WORK INSTRUCTION: What follows is a set of records; restate each one word for word and drop the pictures.

++++++++++

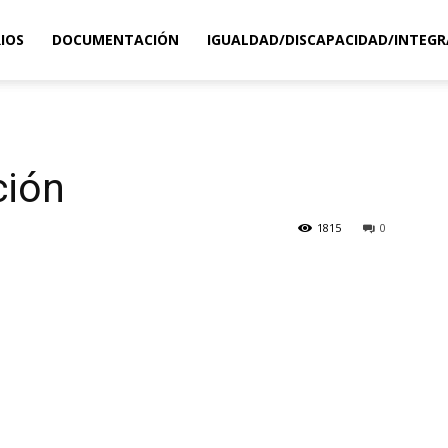
IOS
DOCUMENTACIÓN
IGUALDAD/DISCAPACIDAD/INTEGR
ción
1815
0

++++++++++

THE COMPLETED TASK:
IOS
DOCUMENTACIÓN
IGUALDAD/DISCAPACIDAD/INTEGR
ción
1815
0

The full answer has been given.